Personal data privacy breaches 'should carry a jail term'
Jail terms should be imposed for serious breaches of personal data privacy, MPs said as they warned new European Union protection laws did not go far enough.
An investigation of the use of "big data" by the Commons Science and Technology committee backed a watchdog's calls for those guilty of "de-anonymising" information to face being put behind bars for up to two years.
It said ministers should invoke existing powers to make "malicious" cases criminal offences after the Information Commissioner told them he "wept" at the paltry punishments handed out.
Regulations agreed in Brussels are expected to come into force across the 28-member bloc within the next two years but the committee said domestic legislation should be strengthened straight away.
Bigger fines planned by the EU - of between 2% to 4% of a guilty body's worldwide turnover - were insufficient, the committee concluded, and criticised loopholes appearing to allow re-use and de-anonymisation in cases of "legitimate interests".
The increasing use of huge shared datasets means data that was anonymised can now sometimes be traced back to a particular individual by piecing together a "jigsaw" of elements.

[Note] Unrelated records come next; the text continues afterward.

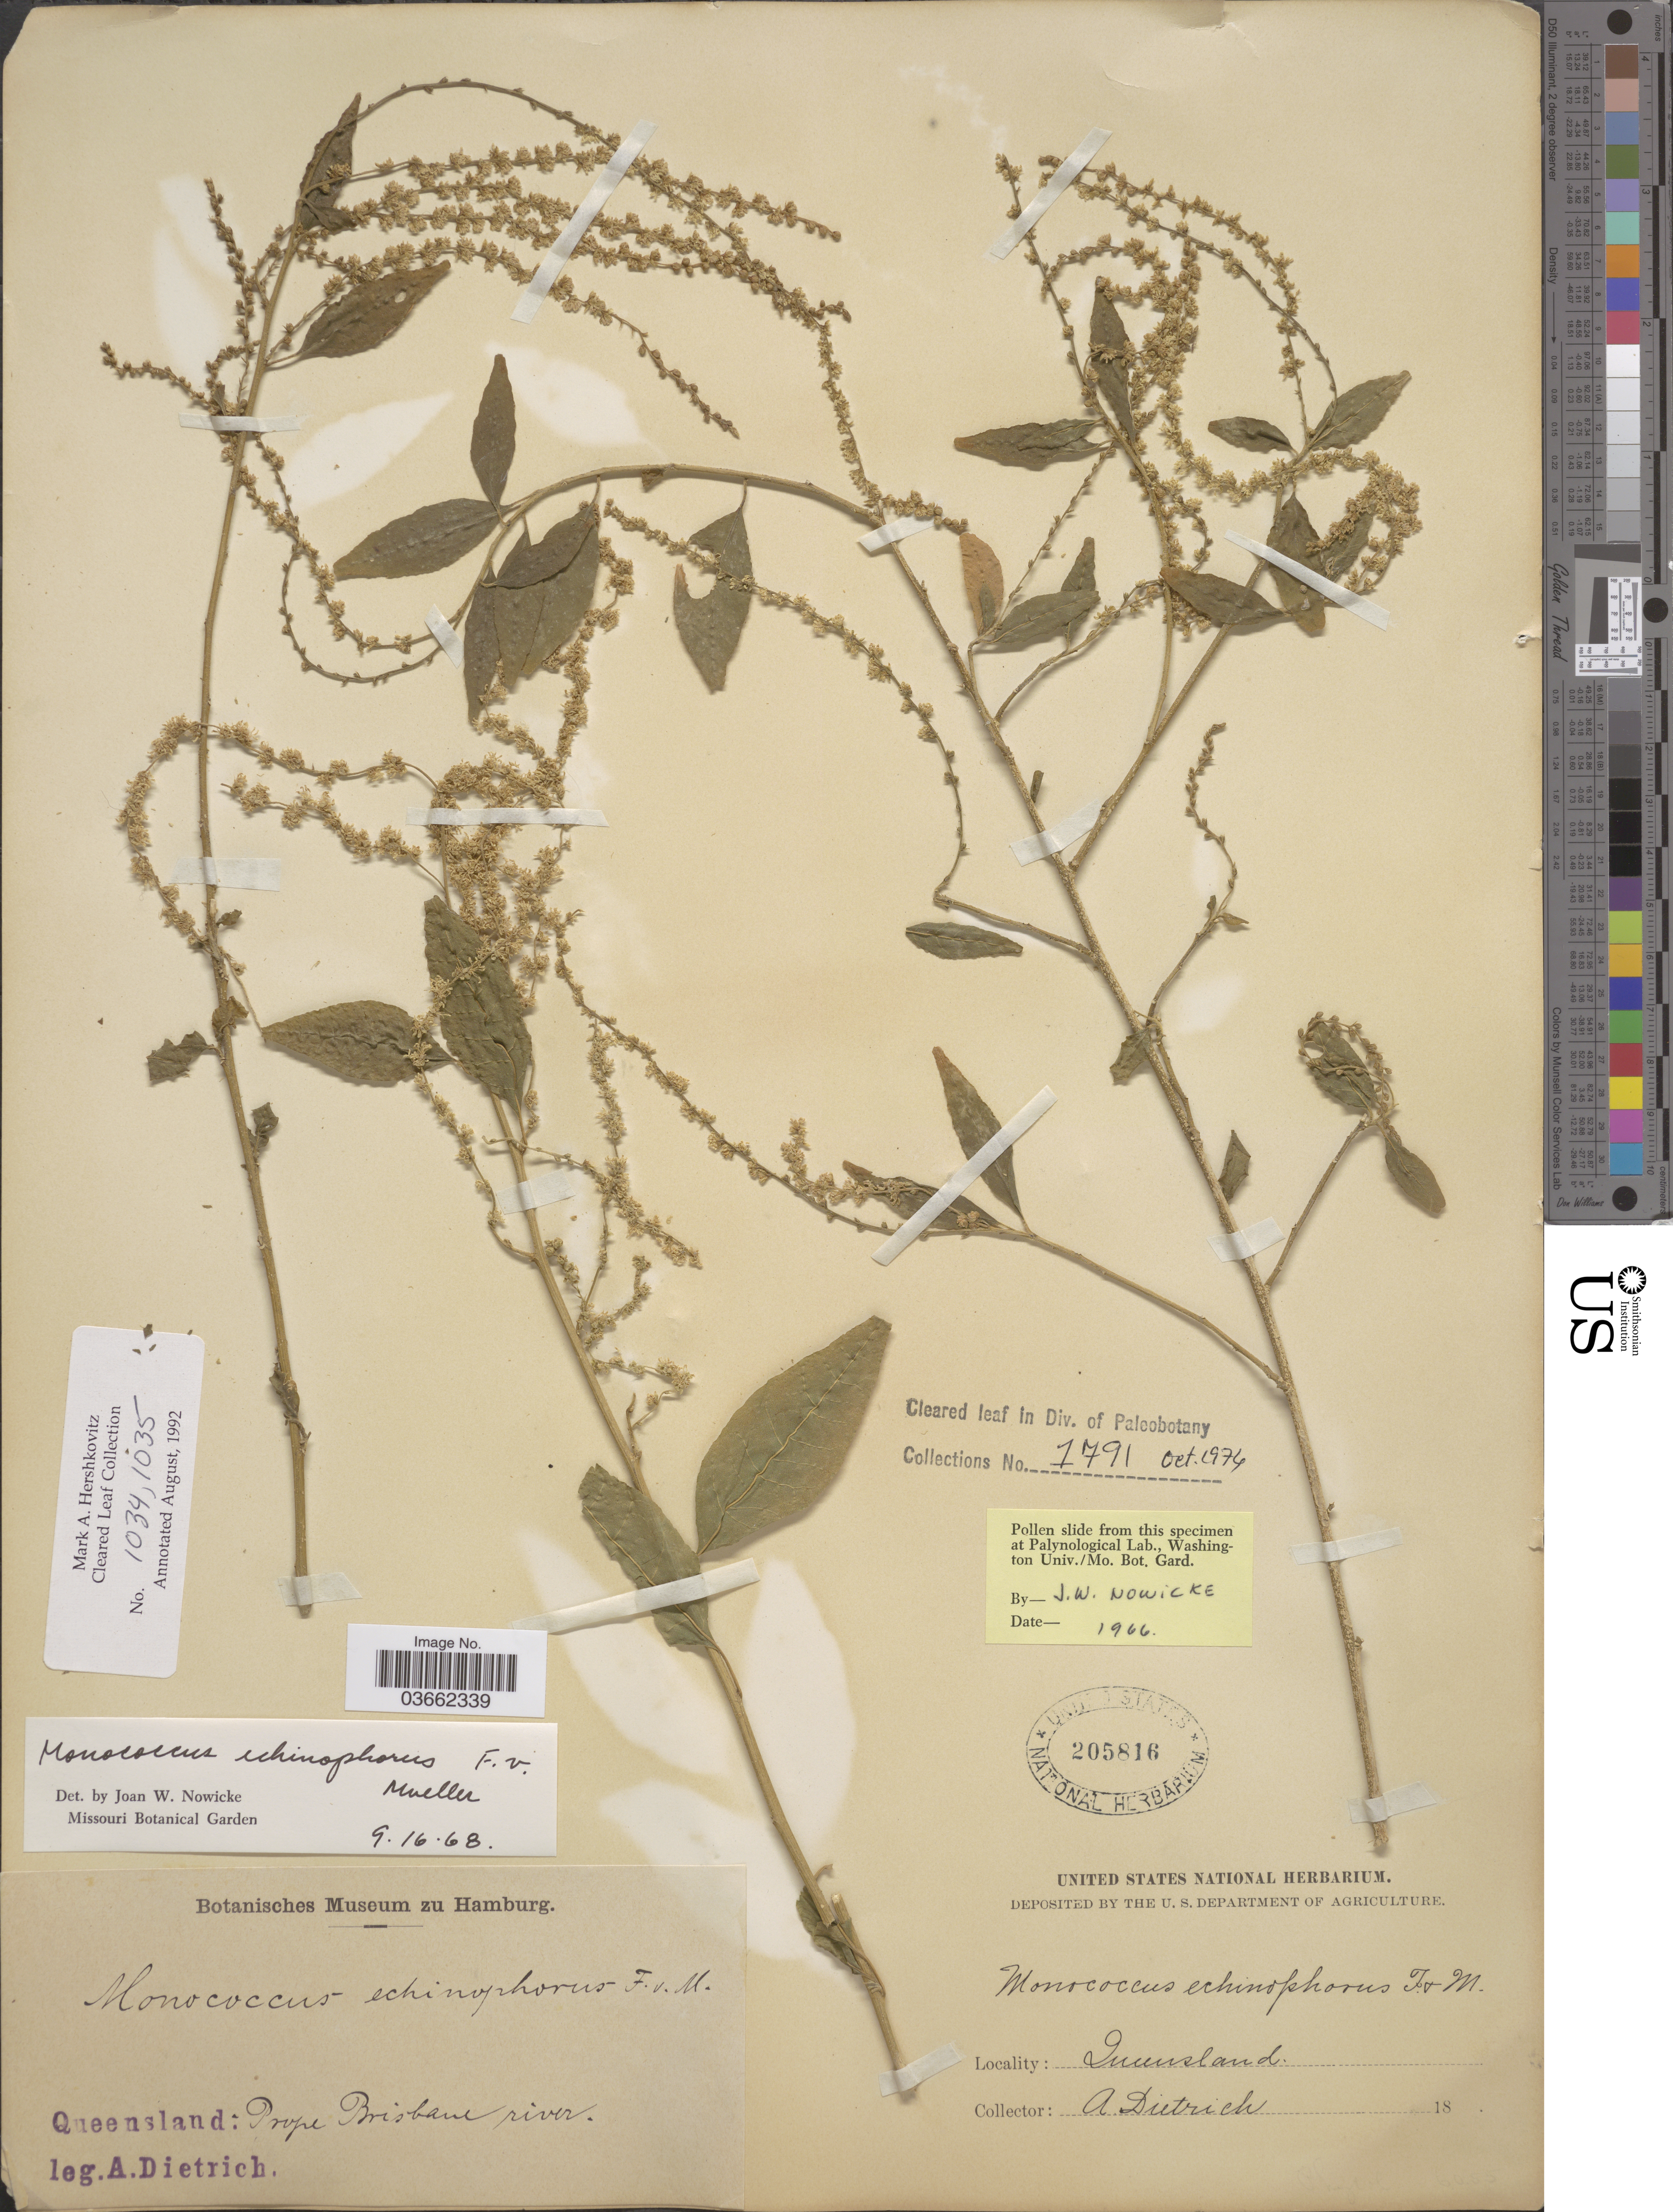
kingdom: Plantae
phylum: Tracheophyta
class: Magnoliopsida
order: Caryophyllales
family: Phytolaccaceae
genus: Monococcus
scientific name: Monococcus echinophorus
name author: F. Muell.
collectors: A. Dietrich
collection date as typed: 18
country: Australia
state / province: Queensland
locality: Prope Brisbane river.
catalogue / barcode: US 205816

Tory MP Nicola Blackwood, the chair of the committee, said: "'The use of 'big data' is already bringing big benefits.
"Exploited further, big data will be transformative, unlocking new life-saving research and creating unimagined opportunities for innovation.
"But big data is also raising legitimate concerns about privacy and the way personal data is being used and sometimes re-used in ways which re-identify previously anonymised data.
"There is often well-founded distrust about this and about privacy which must be resolved by industry and Government.
"A 'council of data ethics' should be created to explicitly address these consent and trust issues head on.
"And the Government must signal that it is serious about protecting people's privacy by making the identifying of individuals by de-anonymising data a criminal offence."
The committee also warned that a shortage of specialist skills was "approaching crisis levels" - not only jeopardising economic potential but putting at risk the quality and security of data.
It was told that ensuring firms made better use of their data could boost UK productivity by 3% and called for a re-examination of immigration rules to ensure they were not unnecessarily curbing recruitment.
Other measures backed by the report included the full introduction of a "kitemark" quality assurance scheme devised by the Commissioner and compulsory data protection audits of local councils.
Sections 77 and 78 of the Criminal Justice and Immigration Act 2008 allowed for the creation of a criminal offence with a maximum term of two years - but it has never been acted on.
Ms Blackwood MP said: "A debate is needed at this critical juncture, now that the new EU data protection regulation has been agreed.
"The Government must contribute to that debate by clarifying its interpretation of the effect of the EU Regulation on the re-use and de-anonymisation of personal data, and introduce changes to the Data Protection Act 1998 as soon as possible to strike a transparent and appropriate balance between the benefits and the privacy concerns."